Recorded data Start Marker
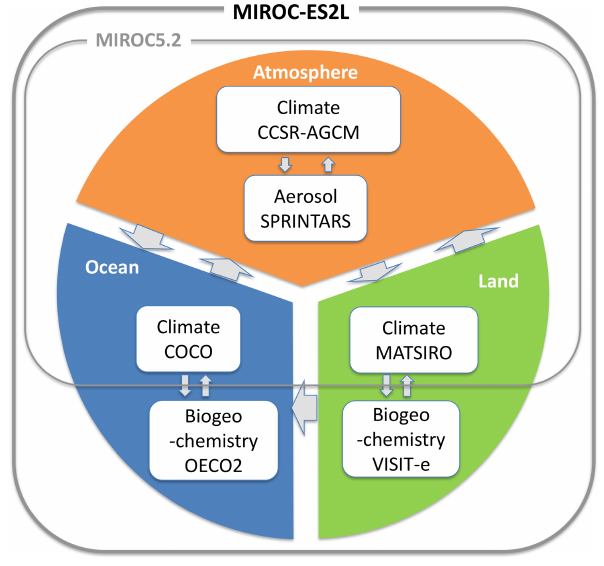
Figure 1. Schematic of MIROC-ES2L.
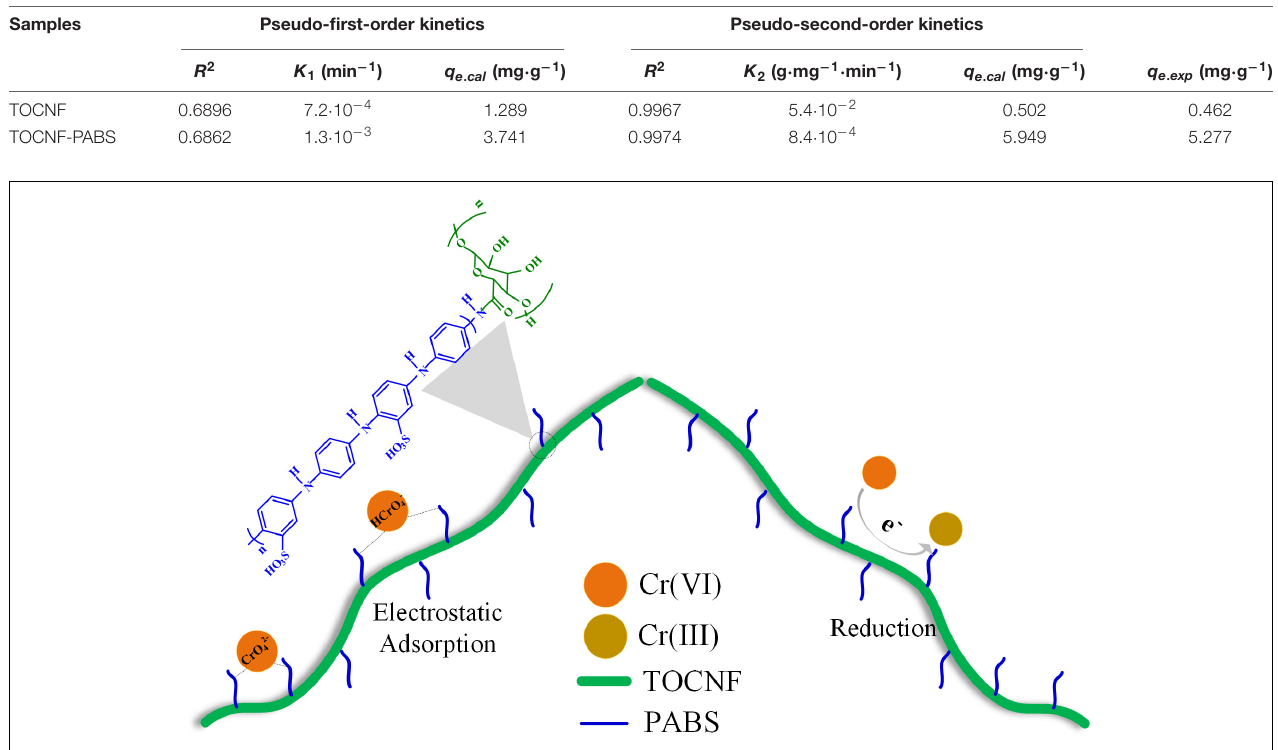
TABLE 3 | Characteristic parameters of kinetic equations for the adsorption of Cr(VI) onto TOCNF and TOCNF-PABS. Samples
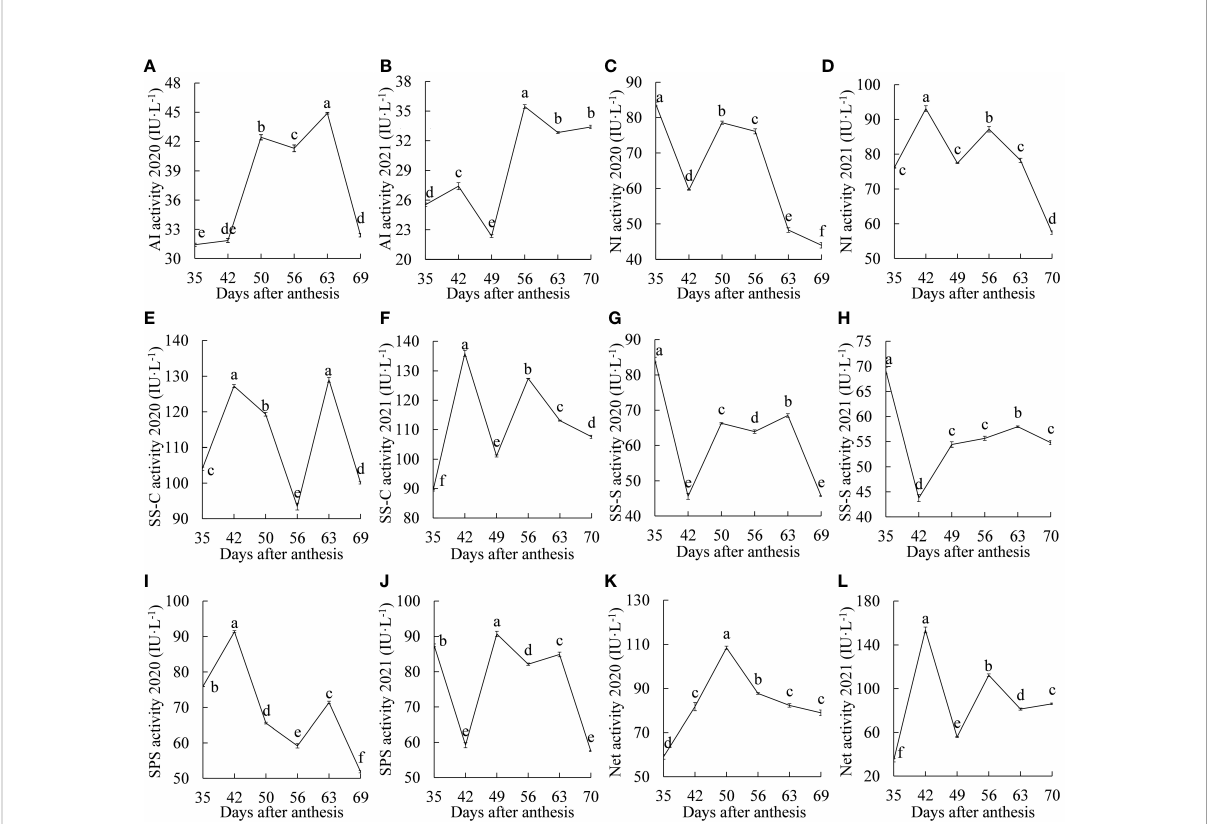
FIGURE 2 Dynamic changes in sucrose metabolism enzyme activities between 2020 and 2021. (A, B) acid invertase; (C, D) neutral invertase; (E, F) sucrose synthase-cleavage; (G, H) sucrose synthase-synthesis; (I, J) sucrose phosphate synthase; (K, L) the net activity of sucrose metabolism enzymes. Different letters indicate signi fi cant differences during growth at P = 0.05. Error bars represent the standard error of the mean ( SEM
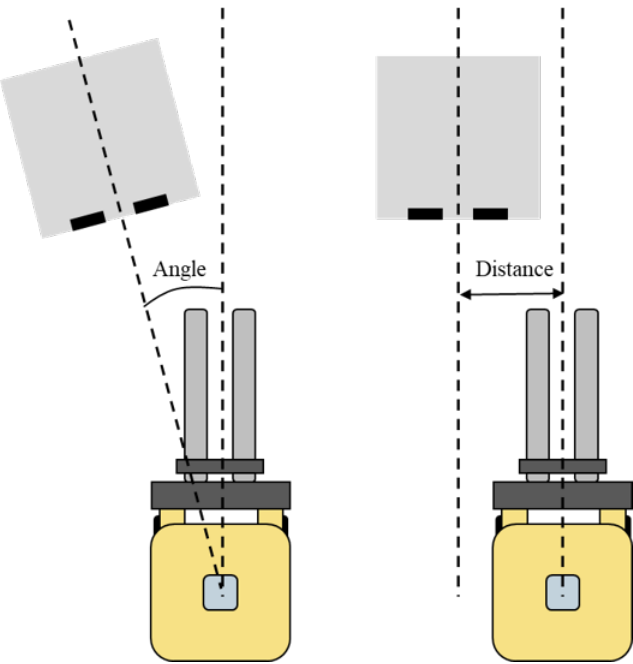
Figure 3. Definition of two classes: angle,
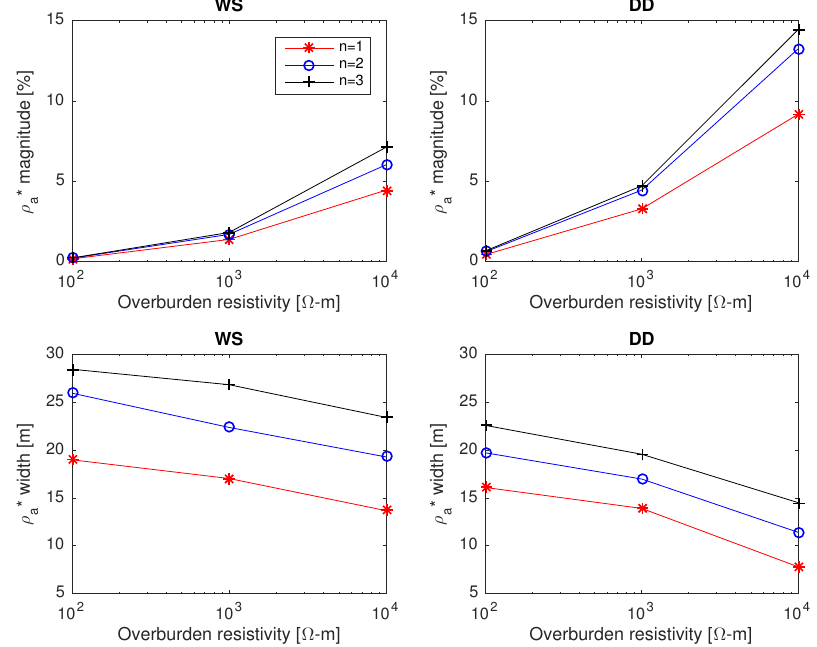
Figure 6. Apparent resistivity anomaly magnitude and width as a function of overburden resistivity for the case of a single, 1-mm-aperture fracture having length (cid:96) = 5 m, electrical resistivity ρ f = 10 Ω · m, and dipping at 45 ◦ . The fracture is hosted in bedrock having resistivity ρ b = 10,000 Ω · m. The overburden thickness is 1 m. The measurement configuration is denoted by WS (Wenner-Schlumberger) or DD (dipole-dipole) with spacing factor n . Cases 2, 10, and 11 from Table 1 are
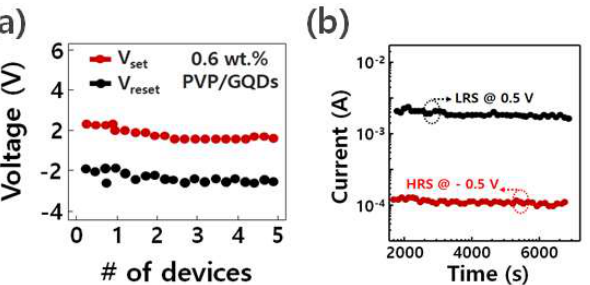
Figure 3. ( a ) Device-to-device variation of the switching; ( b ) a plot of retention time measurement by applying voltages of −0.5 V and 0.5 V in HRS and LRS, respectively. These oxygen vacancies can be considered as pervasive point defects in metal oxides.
Recorded data End Marker
Recorded data Start Marker
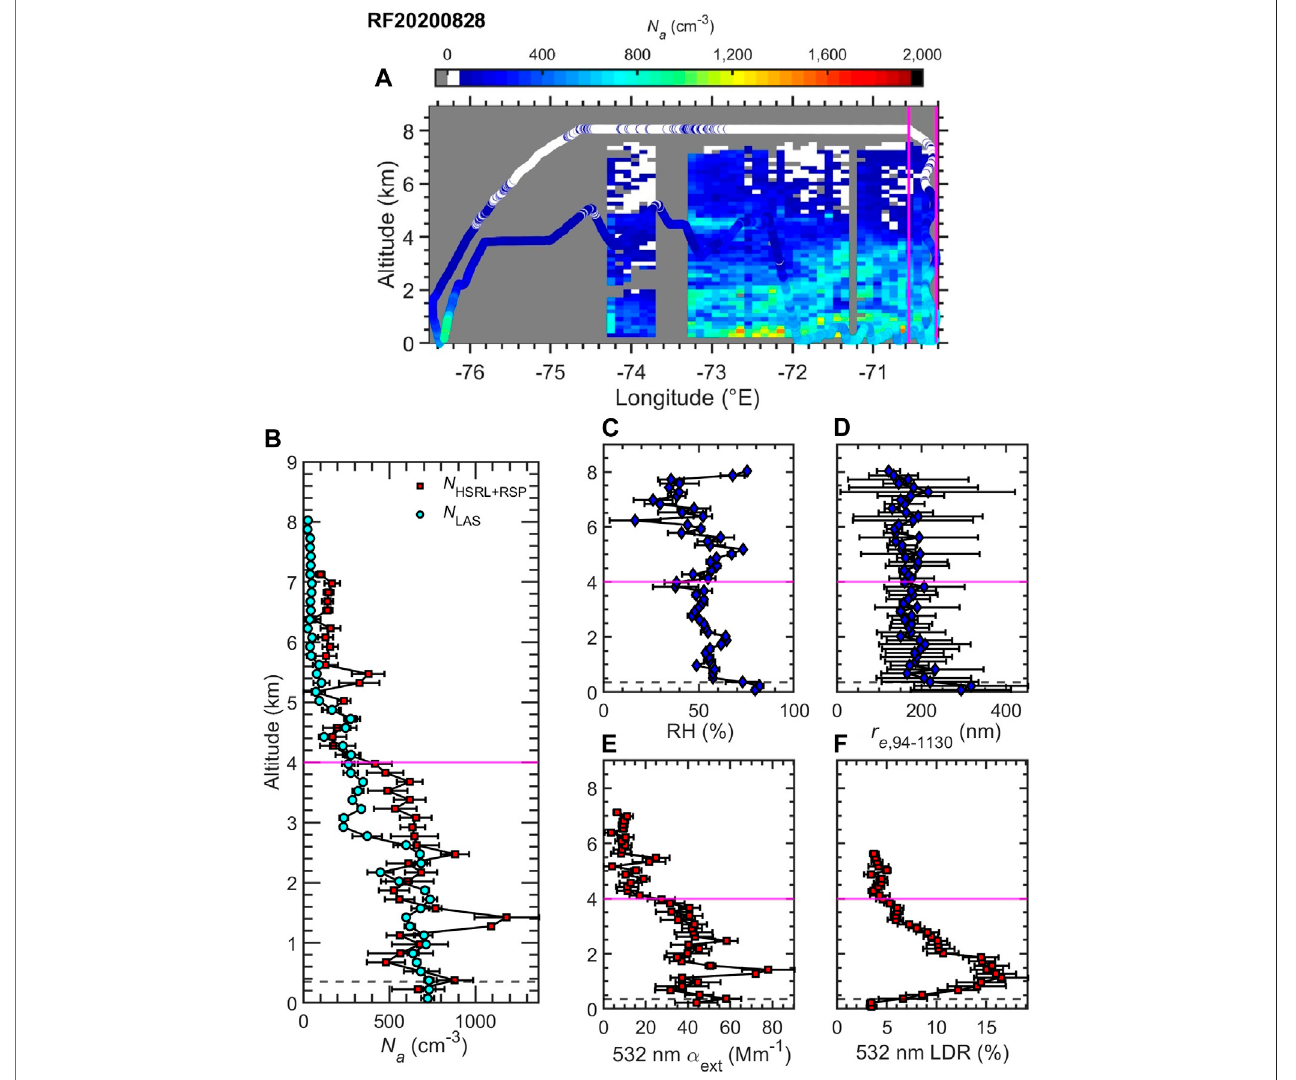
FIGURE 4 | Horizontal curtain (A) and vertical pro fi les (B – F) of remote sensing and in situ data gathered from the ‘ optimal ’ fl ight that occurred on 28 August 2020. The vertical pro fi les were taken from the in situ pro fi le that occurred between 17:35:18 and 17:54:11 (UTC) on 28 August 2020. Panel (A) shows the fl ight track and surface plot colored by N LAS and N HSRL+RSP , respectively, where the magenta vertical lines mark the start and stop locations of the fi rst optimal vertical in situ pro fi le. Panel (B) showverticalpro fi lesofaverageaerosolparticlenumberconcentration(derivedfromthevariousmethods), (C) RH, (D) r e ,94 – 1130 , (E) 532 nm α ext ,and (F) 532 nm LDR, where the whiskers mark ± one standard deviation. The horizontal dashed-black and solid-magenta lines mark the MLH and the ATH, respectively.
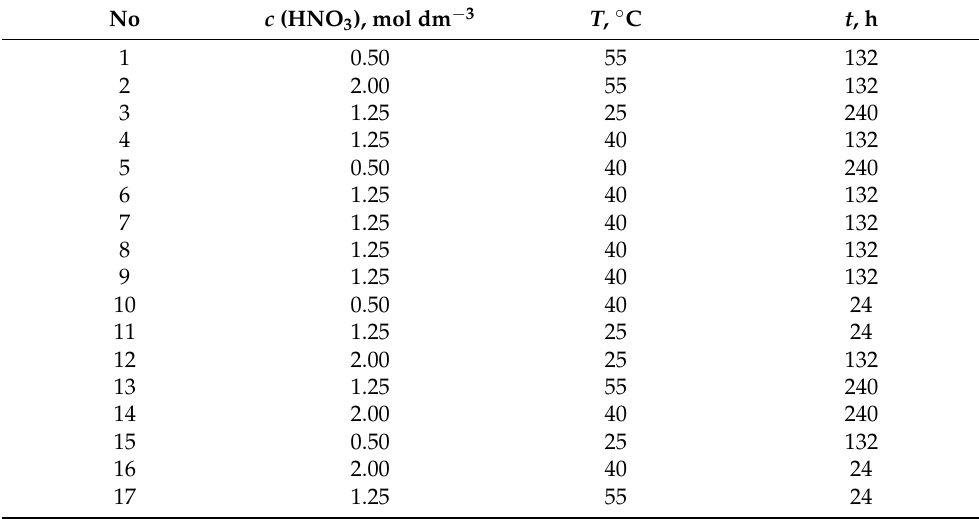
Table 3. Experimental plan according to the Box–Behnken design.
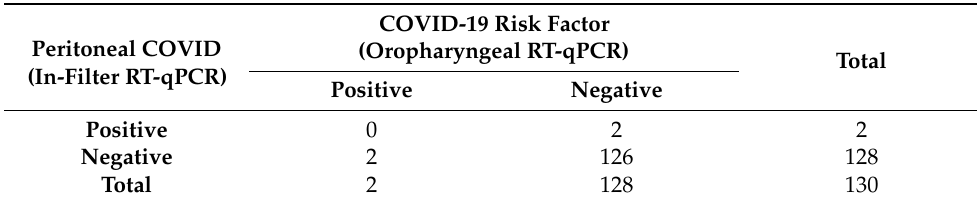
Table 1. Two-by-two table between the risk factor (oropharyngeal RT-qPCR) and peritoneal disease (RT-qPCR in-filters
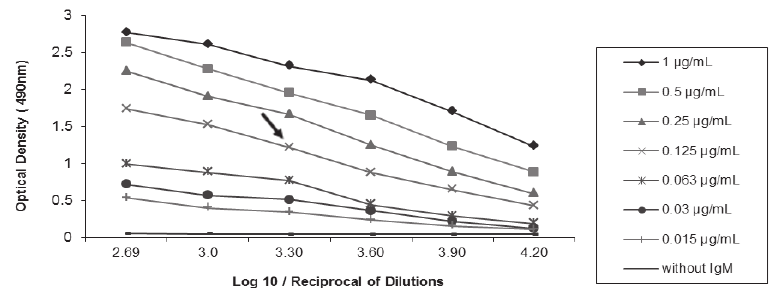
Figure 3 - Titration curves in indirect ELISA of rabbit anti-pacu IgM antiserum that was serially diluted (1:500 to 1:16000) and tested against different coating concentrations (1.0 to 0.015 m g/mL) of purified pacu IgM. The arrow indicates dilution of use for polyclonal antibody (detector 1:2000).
Recorded data End Marker
All that should be printed is the run of lines above from the one with "Figure 3. Definition" through the one with "Figure 3. ( a", both included, exactly as given, with pictures left out.

- Response -
Figure 3. Definition of two classes: angle,
Figure 6. Apparent resistivity anomaly magnitude and width as a function of overburden resistivity for the case of a single, 1-mm-aperture fracture having length (cid:96) = 5 m, electrical resistivity ρ f = 10 Ω · m, and dipping at 45 ◦ . The fracture is hosted in bedrock having resistivity ρ b = 10,000 Ω · m. The overburden thickness is 1 m. The measurement configuration is denoted by WS (Wenner-Schlumberger) or DD (dipole-dipole) with spacing factor n . Cases 2, 10, and 11 from Table 1 are
Figure 3. ( a ) Device-to-device variation of the switching; ( b ) a plot of retention time measurement by applying voltages of −0.5 V and 0.5 V in HRS and LRS, respectively. These oxygen vacancies can be considered as pervasive point defects in metal oxides.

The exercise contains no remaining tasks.